- [Task to complete]
Please copy every line below that contains the string "memberOf".

- [Exercise input]
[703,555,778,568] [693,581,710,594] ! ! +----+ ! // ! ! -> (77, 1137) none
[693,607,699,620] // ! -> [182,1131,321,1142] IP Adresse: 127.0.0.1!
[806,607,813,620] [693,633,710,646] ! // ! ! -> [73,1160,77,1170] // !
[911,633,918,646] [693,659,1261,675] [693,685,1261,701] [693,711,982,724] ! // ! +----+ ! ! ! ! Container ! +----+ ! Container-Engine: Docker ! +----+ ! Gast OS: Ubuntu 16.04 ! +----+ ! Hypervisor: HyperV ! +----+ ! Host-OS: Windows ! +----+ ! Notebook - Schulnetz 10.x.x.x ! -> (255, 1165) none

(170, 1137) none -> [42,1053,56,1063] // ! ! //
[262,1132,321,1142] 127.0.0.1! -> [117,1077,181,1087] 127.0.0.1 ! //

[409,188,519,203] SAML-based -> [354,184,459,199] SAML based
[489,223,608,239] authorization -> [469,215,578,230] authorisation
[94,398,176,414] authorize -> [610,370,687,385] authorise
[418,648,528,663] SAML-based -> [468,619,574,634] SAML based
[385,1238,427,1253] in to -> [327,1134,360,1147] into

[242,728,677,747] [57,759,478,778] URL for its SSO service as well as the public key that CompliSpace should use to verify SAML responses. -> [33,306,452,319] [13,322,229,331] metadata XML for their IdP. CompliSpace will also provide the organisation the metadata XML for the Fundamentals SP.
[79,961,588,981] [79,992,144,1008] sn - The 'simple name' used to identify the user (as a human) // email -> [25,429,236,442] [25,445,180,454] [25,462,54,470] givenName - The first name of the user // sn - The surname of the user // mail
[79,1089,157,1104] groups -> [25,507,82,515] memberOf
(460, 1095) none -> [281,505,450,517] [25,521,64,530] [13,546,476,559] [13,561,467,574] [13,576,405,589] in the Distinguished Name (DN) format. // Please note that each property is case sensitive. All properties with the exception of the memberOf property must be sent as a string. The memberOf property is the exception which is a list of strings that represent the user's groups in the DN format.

- [Solution]
[79,1089,157,1104] groups -> [25,507,82,515] memberOf
(460, 1095) none -> [281,505,450,517] [25,521,64,530] [13,546,476,559] [13,561,467,574] [13,576,405,589] in the Distinguished Name (DN) format. // Please note that each property is case sensitive. All properties with the exception of the memberOf property must be sent as a string. The memberOf property is the exception which is a list of strings that represent the user's groups in the DN format.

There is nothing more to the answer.